Losso finds medicinal value in fish, alligator waste

Linda F. Benedict, Morgan, Johnny W.

Food science professor Jack Losso is determined to find medicine in a most unlikely place – waste products from seafood processing plants.
 
For some time now, Losso has believed that collagen, a protein with healing properties found in animal bones and skin, could prevent the development of certain human diseases. And this potentially valuable source of collagen is being thrown away by the tons every day.

Since graduate school, his research has been directed by the idea that there are compounds in food that can help prevent disease.

“When I came to Louisiana and saw the immense waste from seafood processing, I saw opportunity,” he said.

Growing up in a rural area in Africa, in what is now The Democratic Republic of the Congo, Losso says his dad, a nurse, wanted him to become a medical doctor.

“I scored very, very high on the ACT in chemistry,” Losso said. “On my application, my first choice of a major was medical school, my second choice was chemical engineering, but the government said chemistry. So that’s what I did.”

Losso’s education was decided for him by the government because he was good in science and also because there was a shortage of students entering the more difficult majors, like chemistry.

After finishing college, he was required to work two years for the government, and then he was free to go where he wanted. In 1982, he enrolled in graduate school at Washington State University in Pullman and studied food science. His focus was food fractionation and the chemicals contained in food.

Following graduation at Washington State, he was offered a postdoctoral position at the University of British Columbia in Vancouver, Canada. While there, he followed research at the LSU AgCenter by reading the magazine Louisiana Agriculture. So, when a research position came open there, he applied and was accepted. In 1999, he moved to Louisiana and joined the AgCenter’s Food Science Department.

Two of the food components with potential for biomedical applications most intriguing to him are lutein and collagen. He holds patents related to both.

Lutein, which is an orange-colored pigment, has been identified and recognized as one of the dietary strategies that can delay the onset and progression of macular degeneration – a condition that leads to blindness.

“Six milligrams of lutein per day can delay vision loss,” Losso said.

Losso has patented a way to isolate lutein from corn waste and corn contaminated by aflatoxin, which has no other use.

Losso also has a patent for collagen isolation from calcified tissues, such as from fish and alligator skin and bones, which are waste products.

There are several types of collagen, Losso said.

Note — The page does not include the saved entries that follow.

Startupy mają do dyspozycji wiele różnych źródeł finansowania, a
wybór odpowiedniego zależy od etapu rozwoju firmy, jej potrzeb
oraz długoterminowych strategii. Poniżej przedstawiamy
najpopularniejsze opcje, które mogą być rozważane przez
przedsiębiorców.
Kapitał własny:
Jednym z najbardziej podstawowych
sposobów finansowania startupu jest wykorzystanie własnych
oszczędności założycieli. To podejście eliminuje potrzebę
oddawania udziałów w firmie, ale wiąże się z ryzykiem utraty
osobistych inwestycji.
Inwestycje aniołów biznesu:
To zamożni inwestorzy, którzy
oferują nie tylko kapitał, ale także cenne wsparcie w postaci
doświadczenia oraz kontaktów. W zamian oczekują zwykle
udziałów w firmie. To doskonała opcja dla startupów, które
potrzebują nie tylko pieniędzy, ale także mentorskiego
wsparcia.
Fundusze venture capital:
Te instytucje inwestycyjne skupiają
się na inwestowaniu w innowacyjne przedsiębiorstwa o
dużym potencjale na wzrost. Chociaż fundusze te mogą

Type I can be used in tissue engineering and in the cosmetic industry. Type II can be used to treat osteoarthritis and other inflammatory diseases.

Collagen or collagen fragments, like lutein, can prevent the excess development of new blood vessels. New blood vessel development is associated with chronic diseases like cancer, diabetes and macular degeneration, he said.

“Cancer, for instance, is a tumor that invades the body by forming new blood vessels so that it can go from where it is to other parts of the body, which is called metastasis,” he said.

Losso said this formation of new blood vessels is good as with wound healing but bad when the body does not stop the formation when it should.

Though Losso didn’t become the medical doctor that his father wanted him to, he is trying to find ways to make people healthier through food science.

About his African roots, Losso said some people still have a distorted view of Africa as a wild place.

“If your plane lands in Africa, it will not be in the bush,” Losso said. “It will be in a major city where you have skyscrapers, paved roads, electricity, running water, and you can watch a movie or TV shows like Dallas.”

Johnny Morgan is a communications specialist, and Linda Foster Benedict is a professor and associate director, both with LSU AgCenter Communications.

(This article was published in the fall 2012 issue of Louisiana Agriculture magazine.)